## Exercise requirements
Your task is to transcribe the data in full.

(Material provided begins)

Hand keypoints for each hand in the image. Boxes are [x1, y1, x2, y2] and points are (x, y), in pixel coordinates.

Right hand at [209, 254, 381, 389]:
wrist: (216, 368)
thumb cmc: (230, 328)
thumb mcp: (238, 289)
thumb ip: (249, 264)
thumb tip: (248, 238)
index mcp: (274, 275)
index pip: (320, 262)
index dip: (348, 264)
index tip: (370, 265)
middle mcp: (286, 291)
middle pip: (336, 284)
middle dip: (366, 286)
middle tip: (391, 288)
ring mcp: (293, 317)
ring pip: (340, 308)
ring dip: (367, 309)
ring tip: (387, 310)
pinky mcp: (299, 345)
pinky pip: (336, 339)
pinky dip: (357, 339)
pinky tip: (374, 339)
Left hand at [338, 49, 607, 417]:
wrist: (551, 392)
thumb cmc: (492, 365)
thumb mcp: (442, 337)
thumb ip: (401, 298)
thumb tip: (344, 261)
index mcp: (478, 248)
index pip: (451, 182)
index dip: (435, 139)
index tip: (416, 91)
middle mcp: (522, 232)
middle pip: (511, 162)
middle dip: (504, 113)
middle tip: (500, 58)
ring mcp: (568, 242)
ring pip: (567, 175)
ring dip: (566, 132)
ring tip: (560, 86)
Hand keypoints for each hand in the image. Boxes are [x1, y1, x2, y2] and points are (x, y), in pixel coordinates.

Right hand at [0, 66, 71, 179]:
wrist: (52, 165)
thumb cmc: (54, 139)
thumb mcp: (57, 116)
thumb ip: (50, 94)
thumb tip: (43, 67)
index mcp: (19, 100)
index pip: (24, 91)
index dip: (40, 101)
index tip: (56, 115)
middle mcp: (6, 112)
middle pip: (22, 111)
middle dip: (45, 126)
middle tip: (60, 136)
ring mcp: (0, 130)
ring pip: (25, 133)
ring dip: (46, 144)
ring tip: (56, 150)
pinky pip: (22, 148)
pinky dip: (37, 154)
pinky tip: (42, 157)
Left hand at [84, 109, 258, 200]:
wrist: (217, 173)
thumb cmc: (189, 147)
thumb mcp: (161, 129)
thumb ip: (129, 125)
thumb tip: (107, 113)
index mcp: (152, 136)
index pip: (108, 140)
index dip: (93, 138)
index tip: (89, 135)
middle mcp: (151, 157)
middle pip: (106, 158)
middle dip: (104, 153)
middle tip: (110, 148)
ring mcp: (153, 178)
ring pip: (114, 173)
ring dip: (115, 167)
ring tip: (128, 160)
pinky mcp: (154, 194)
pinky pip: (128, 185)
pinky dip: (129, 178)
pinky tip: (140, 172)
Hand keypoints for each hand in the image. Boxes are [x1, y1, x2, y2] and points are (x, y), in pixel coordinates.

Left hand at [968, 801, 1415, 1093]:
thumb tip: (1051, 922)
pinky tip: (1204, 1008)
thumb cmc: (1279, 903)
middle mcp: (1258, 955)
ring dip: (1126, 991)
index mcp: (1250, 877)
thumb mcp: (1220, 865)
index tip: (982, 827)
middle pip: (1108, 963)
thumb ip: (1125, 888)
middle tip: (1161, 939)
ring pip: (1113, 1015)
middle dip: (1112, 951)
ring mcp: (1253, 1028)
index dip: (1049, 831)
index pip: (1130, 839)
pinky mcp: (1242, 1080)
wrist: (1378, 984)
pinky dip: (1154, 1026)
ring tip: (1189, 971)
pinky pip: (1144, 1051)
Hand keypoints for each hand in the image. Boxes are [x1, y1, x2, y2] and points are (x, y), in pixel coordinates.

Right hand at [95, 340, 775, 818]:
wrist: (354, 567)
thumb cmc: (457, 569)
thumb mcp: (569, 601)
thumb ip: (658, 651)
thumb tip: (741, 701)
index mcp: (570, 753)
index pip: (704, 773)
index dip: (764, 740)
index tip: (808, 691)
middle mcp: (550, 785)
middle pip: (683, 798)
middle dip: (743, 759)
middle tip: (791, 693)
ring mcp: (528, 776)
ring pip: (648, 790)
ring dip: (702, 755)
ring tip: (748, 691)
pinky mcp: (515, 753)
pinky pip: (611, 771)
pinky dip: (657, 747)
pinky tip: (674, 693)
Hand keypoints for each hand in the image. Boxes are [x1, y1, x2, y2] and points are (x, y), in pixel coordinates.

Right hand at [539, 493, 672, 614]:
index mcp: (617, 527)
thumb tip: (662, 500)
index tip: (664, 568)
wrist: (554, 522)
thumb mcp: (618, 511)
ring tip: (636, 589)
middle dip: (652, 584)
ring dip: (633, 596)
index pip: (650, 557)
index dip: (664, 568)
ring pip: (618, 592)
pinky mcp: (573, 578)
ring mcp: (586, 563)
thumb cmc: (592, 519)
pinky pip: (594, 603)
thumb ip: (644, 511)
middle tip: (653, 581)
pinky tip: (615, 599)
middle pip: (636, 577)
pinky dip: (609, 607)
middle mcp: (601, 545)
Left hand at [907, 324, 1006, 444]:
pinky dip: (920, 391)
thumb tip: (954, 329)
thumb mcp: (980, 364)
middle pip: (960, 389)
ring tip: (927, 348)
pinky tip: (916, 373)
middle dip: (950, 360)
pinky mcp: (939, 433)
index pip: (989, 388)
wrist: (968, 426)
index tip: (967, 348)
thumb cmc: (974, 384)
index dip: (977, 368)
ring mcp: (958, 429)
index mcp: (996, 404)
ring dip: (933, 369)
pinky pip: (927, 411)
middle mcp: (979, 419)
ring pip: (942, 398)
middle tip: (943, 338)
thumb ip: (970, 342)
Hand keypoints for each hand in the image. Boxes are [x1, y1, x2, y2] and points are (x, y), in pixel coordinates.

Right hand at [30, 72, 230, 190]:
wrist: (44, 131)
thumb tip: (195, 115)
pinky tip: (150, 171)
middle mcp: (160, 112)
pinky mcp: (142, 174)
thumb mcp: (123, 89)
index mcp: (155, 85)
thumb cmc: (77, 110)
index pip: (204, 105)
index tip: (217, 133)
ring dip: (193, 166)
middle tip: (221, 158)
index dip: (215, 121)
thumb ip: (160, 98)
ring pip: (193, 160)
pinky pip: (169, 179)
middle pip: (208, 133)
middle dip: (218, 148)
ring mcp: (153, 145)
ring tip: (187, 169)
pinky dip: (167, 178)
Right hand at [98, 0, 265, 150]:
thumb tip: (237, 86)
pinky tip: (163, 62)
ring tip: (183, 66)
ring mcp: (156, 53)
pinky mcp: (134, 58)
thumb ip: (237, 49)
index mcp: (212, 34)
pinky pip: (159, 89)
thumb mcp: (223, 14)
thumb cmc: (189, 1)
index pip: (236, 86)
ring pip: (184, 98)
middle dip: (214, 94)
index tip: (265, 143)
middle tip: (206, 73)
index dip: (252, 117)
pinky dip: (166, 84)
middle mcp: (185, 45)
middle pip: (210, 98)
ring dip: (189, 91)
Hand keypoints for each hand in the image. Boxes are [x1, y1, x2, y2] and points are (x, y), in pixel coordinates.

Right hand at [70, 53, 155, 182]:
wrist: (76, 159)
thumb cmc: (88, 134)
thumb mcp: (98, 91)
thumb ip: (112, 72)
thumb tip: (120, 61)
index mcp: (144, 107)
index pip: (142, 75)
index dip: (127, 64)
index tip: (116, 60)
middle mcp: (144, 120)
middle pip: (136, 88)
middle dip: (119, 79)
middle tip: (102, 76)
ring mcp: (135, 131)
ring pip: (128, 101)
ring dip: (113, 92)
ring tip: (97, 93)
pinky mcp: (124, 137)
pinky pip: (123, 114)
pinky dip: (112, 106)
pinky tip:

(Material provided ends)

## Reply to the task
Hand keypoints for each hand in the image. Boxes are [x1, y1, x2, y2] and points are (x, y), in pixel coordinates.

Right hand at [209, 254, 381, 389]:
wrist: (216, 368)
thumb cmc: (230, 328)
thumb mcp: (238, 289)
thumb ip: (249, 264)
thumb tip: (248, 238)
index mcp: (274, 275)
index pip: (320, 262)
index dip: (348, 264)
index tip: (370, 265)
middle mcp: (286, 291)
middle pip: (336, 284)
middle dip: (366, 286)
middle tip: (391, 288)
ring mcp: (293, 317)
ring pip: (340, 308)
ring dip: (367, 309)
ring tip: (387, 310)
pinky mcp: (299, 345)
pinky pip: (336, 339)
pinky dip: (357, 339)
pinky tip: (374, 339)
Left hand at [338, 49, 607, 417]:
wrist: (551, 392)
thumb cmc: (492, 365)
thumb mcp: (442, 337)
thumb ip: (401, 298)
thumb tip: (344, 261)
index mcp: (478, 248)
index pip: (451, 182)
index dip: (435, 139)
index tip: (416, 91)
middle mcp: (522, 232)
middle pip: (511, 162)
middle dip: (504, 113)
middle tip: (500, 58)
ring mcp: (568, 242)
ring pip: (567, 175)
ring dip: (566, 132)
ring tip: (560, 86)
Hand keypoints for each hand in the image. Boxes are [x1, y1, x2, y2] and points are (x, y), in pixel coordinates.

Right hand at [0, 66, 71, 179]:
wrist: (52, 165)
thumb cmc: (54, 139)
thumb mcp: (57, 116)
thumb ip: (50, 94)
thumb tip: (43, 67)
index mcp: (19, 100)
index pip: (24, 91)
index dip: (40, 101)
index tip: (56, 115)
middle mcp: (6, 112)
middle pip: (22, 111)
middle dip: (45, 126)
middle tip: (60, 136)
ring mcp: (0, 130)
ring pip: (25, 133)
ring dip: (46, 144)
ring tip: (56, 150)
pinky pip: (22, 148)
pinky dip: (37, 154)
pinky tip: (42, 157)
Left hand at [84, 109, 258, 200]:
wrist: (217, 173)
thumb cmc: (189, 147)
thumb mcp: (161, 129)
thumb ip: (129, 125)
thumb tip: (107, 113)
index mcp: (152, 136)
index pip: (108, 140)
index dip: (93, 138)
index tip: (89, 135)
middle mcp: (151, 157)
middle pip: (106, 158)
middle dip: (104, 153)
middle tip: (110, 148)
ring mcp: (153, 178)
ring pip: (114, 173)
ring dip: (115, 167)
ring tip: (128, 160)
pinky mcp: (154, 194)
pinky pip: (128, 185)
pinky dip: (129, 178)
pinky tip: (140, 172)
Hand keypoints for each hand in the image. Boxes are [x1, y1, x2, y2] and points are (x, y), in pixel coordinates.

Left hand at [968, 801, 1415, 1093]:
thumb tip: (1051, 922)
pinky tip: (1204, 1008)
thumb cmc: (1279, 903)
middle mcp: (1258, 955)
ring dip: (1126, 991)
index mcp: (1250, 877)
thumb mcp: (1220, 865)
index tip: (982, 827)
middle pip: (1108, 963)
thumb ip: (1125, 888)
middle tip: (1161, 939)
ring pip: (1113, 1015)
middle dip: (1112, 951)
ring mcp: (1253, 1028)
index dip: (1049, 831)
index pip: (1130, 839)
pinky mcp: (1242, 1080)
wrist: (1378, 984)
pinky dip: (1154, 1026)
ring tip: (1189, 971)
pinky pip: (1144, 1051)
Hand keypoints for each hand in the image. Boxes are [x1, y1, x2, y2] and points are (x, y), in pixel coordinates.

Right hand at [95, 340, 775, 818]:
wrist: (354, 567)
thumb cmc: (457, 569)
thumb mcp: (569, 601)
thumb ip: (658, 651)
thumb tip: (741, 701)
index mcp: (570, 753)
index pip: (704, 773)
index dip: (764, 740)
index tip: (808, 691)
middle mcp: (550, 785)
middle pip: (683, 798)
middle dip: (743, 759)
middle tip: (791, 693)
ring mcp: (528, 776)
ring pip: (648, 790)
ring dip: (702, 755)
ring tip: (748, 691)
pinky mcp: (515, 753)
pinky pip: (611, 771)
pinky dip: (657, 747)
pinky tip: (674, 693)
Hand keypoints for each hand in the image. Boxes are [x1, y1, x2, y2] and points are (x, y), in pixel coordinates.

Right hand at [539, 493, 672, 614]:
index mcp: (617, 527)
thumb tip: (662, 500)
index tip: (664, 568)
wrist: (554, 522)
thumb mcp: (618, 511)
ring tip: (636, 589)
middle dip: (652, 584)
ring dip: (633, 596)
index pip: (650, 557)
index dip: (664, 568)
ring pip: (618, 592)
pinky mcp: (573, 578)
ring mcp: (586, 563)
thumb cmc: (592, 519)
pinky pip: (594, 603)
thumb ip: (644, 511)
middle tip: (653, 581)
pinky tip: (615, 599)
middle pip: (636, 577)
pinky dip: (609, 607)
middle mcp: (601, 545)
Left hand at [907, 324, 1006, 444]:
pinky dip: (920, 391)
thumb tip: (954, 329)
thumb mcp: (980, 364)
middle pip: (960, 389)
ring tip: (927, 348)
pinky tip: (916, 373)
middle dip: (950, 360)
pinky mcp: (939, 433)
index pip: (989, 388)
wrist: (968, 426)
index tip: (967, 348)
thumb cmc: (974, 384)
index dip: (977, 368)
ring mcp: (958, 429)
index mcp: (996, 404)
ring dip: (933, 369)
pinky pip: (927, 411)
middle mcp: (979, 419)
ring pip: (942, 398)
middle tip: (943, 338)
thumb ip: (970, 342)
Hand keypoints for each hand in the image. Boxes are [x1, y1, x2, y2] and points are (x, y), in pixel coordinates.

Right hand at [30, 72, 230, 190]:
wrist: (44, 131)
thumb tip: (195, 115)
pinky tip: (150, 171)
middle mcp: (160, 112)
pinky mcp: (142, 174)
thumb mcp: (123, 89)
index mcp: (155, 85)
thumb cmc: (77, 110)
index pip: (204, 105)
index tip: (217, 133)
ring dip: (193, 166)
middle tip: (221, 158)
index dip: (215, 121)
thumb ip: (160, 98)
ring pip: (193, 160)
pinky pip: (169, 179)
middle pip: (208, 133)
middle dip: (218, 148)
ring mcp: (153, 145)
ring tip: (187, 169)
pinky dip: (167, 178)
Right hand at [98, 0, 265, 150]:
thumb tip: (237, 86)
pinky tip: (163, 62)
ring tip: (183, 66)
ring mcp: (156, 53)
pinky mcp: (134, 58)
thumb ip: (237, 49)
index mcp: (212, 34)
pinky pip: (159, 89)
thumb mcp: (223, 14)
thumb cmc: (189, 1)
index pip: (236, 86)
ring pip: (184, 98)
middle dip: (214, 94)
index tip: (265, 143)
middle tip: (206, 73)
index dip: (252, 117)
pinky dip: (166, 84)
middle mcp: (185, 45)
middle pip: (210, 98)
ring dip: (189, 91)
Hand keypoints for each hand in the image. Boxes are [x1, y1, x2, y2] and points are (x, y), in pixel coordinates.

Right hand at [70, 53, 155, 182]:
wrist: (76, 159)
thumb cmc: (88, 134)
thumb mcp: (98, 91)
thumb ip: (112, 72)
thumb tip: (120, 61)
index mcp: (144, 107)
index pip: (142, 75)
index dip: (127, 64)
index tip: (116, 60)
middle mcp: (144, 120)
middle pip: (136, 88)
middle dip: (119, 79)
middle tip: (102, 76)
ring mcp: (135, 131)
ring pip: (128, 101)
ring dip: (113, 92)
ring tip: (97, 93)
pinky mcp: (124, 137)
pinky pip: (123, 114)
pinky dip: (112, 106)
pinky tip:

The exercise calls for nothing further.